*** Begin section ***

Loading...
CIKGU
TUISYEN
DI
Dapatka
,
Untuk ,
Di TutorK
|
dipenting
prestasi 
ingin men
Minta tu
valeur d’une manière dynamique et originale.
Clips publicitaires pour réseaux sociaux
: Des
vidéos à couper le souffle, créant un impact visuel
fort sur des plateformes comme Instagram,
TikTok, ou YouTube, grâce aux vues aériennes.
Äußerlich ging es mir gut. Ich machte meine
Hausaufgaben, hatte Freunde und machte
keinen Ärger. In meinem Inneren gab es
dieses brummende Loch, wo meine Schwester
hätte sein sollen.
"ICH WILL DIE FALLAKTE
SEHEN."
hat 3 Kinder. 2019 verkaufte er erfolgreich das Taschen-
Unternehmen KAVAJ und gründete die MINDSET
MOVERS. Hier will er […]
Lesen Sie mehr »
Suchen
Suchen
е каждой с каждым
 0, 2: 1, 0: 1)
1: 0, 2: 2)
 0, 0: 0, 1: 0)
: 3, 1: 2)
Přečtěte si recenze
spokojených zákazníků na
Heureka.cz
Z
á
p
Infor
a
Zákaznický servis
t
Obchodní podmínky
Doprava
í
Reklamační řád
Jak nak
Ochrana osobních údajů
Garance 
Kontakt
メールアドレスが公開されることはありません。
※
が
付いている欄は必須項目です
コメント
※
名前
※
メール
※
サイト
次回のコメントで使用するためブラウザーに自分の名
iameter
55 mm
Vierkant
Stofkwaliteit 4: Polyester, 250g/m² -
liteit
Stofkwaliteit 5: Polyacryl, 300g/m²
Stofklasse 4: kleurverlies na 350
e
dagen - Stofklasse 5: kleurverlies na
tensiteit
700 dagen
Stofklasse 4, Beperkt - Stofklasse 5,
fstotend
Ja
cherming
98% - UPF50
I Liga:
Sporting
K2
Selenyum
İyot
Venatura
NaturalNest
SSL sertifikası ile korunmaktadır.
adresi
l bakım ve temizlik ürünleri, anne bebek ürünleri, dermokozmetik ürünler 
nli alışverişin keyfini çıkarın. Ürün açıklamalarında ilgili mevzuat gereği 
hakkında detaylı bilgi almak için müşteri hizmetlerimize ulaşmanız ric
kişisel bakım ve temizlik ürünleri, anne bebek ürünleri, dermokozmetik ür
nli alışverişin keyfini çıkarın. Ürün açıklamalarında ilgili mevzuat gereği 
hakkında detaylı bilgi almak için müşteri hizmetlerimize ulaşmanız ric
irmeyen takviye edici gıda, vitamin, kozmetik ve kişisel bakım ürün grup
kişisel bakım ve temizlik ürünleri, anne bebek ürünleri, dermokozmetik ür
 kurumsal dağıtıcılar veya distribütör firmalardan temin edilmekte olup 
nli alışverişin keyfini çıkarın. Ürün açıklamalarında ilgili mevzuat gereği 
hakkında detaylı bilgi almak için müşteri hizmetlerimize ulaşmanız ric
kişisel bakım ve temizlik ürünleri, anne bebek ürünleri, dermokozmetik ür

*** End section ***

> [Directive]
Return, unchanged, everything from the start of the entries down to the line containing "NaturalNest", with both ends included.

> [Result for this task]
Loading...
CIKGU
TUISYEN
DI
Dapatka
,
Untuk ,
Di TutorK
|
dipenting
prestasi 
ingin men
Minta tu
valeur d’une manière dynamique et originale.
Clips publicitaires pour réseaux sociaux
: Des
vidéos à couper le souffle, créant un impact visuel
fort sur des plateformes comme Instagram,
TikTok, ou YouTube, grâce aux vues aériennes.
Äußerlich ging es mir gut. Ich machte meine
Hausaufgaben, hatte Freunde und machte
keinen Ärger. In meinem Inneren gab es
dieses brummende Loch, wo meine Schwester
hätte sein sollen.
"ICH WILL DIE FALLAKTE
SEHEN."
hat 3 Kinder. 2019 verkaufte er erfolgreich das Taschen-
Unternehmen KAVAJ und gründete die MINDSET
MOVERS. Hier will er […]
Lesen Sie mehr »
Suchen
Suchen
е каждой с каждым
 0, 2: 1, 0: 1)
1: 0, 2: 2)
 0, 0: 0, 1: 0)
: 3, 1: 2)
Přečtěte si recenze
spokojených zákazníků na
Heureka.cz
Z
á
p
Infor
a
Zákaznický servis
t
Obchodní podmínky
Doprava
í
Reklamační řád
Jak nak
Ochrana osobních údajů
Garance 
Kontakt
メールアドレスが公開されることはありません。
※
が
付いている欄は必須項目です
コメント
※
名前
※
メール
※
サイト
次回のコメントで使用するためブラウザーに自分の名
iameter
55 mm
Vierkant
Stofkwaliteit 4: Polyester, 250g/m² -
liteit
Stofkwaliteit 5: Polyacryl, 300g/m²
Stofklasse 4: kleurverlies na 350
e
dagen - Stofklasse 5: kleurverlies na
tensiteit
700 dagen
Stofklasse 4, Beperkt - Stofklasse 5,
fstotend
Ja
cherming
98% - UPF50
I Liga:
Sporting
K2
Selenyum
İyot
Venatura
NaturalNest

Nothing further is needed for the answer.